The evidence that was presented today that was uncontroverted shows that all of the taxes were not paid timely and you [Jennings] specifically stated, sir, that you have never had homeowner[’]s insurance on the property. I understand you said because you could not afford it however, the order that is being sought to be enforced does not have that provision. Therefore, the Court, based upon the pleadings on file, the testimony presented as well as the evidence presented can only make one ruling and finding in that the [Yida property] shall be sold and the net proceeds shall be divided in accordance with the decree.

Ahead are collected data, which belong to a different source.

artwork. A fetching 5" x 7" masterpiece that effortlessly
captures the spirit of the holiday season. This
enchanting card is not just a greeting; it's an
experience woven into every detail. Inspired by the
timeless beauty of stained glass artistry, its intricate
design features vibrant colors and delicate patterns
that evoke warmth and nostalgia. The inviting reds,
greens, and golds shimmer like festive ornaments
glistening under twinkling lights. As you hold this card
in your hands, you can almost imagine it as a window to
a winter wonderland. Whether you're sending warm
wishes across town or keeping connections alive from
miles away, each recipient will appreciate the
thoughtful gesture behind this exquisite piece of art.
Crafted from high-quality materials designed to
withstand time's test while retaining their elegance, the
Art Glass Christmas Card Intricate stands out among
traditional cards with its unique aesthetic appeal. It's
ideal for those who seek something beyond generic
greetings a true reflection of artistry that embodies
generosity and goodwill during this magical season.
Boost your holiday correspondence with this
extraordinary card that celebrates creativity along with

On April 26, 2017, the trial court signed “Renditions on . . . Motion For

Enforcement of Property Division,” in which it found that, in the underlying decree,

Jennings was awarded the “exclusive use” of the Yida property, subject to certain

conditions. Namely, he was “ordered to timely pay all taxes, homeowners insurance

and maintenance on the property while he reside[d] [at] the property.” The trial

5 court found that Jennings “did not timely pay all taxes on the property,” “did not

timely pay all homeowners insurance on the property,” and, “based on his sworn

testimony,” had “never obtained, provided or maintained homeowner[’]s insurance

on the property.” The trial court ordered that the Yida property be sold and that the

proceeds be distributed in accordance with the terms of the decree.

Subsequently, Jennings filed a motion for new trial. Although the motion is

not in the appellate record,3 the trial court, at a hearing on the motion, read the motion

into the record as follows:

Looking at Paragraph 1, it says the Petitioner seeks to have a new trial and appeal because he did not have the taxes paid and did not have any proof that it wasn’t. [sic] Attached is a copy of the paid taxes marked as Exhibit A. Number 2, the Petitioner was unable to obtain insurance because the house is uninsurable due to a recent fire and at this time it is a teardown that I had been making repairs on and I live there and it’s my homestead.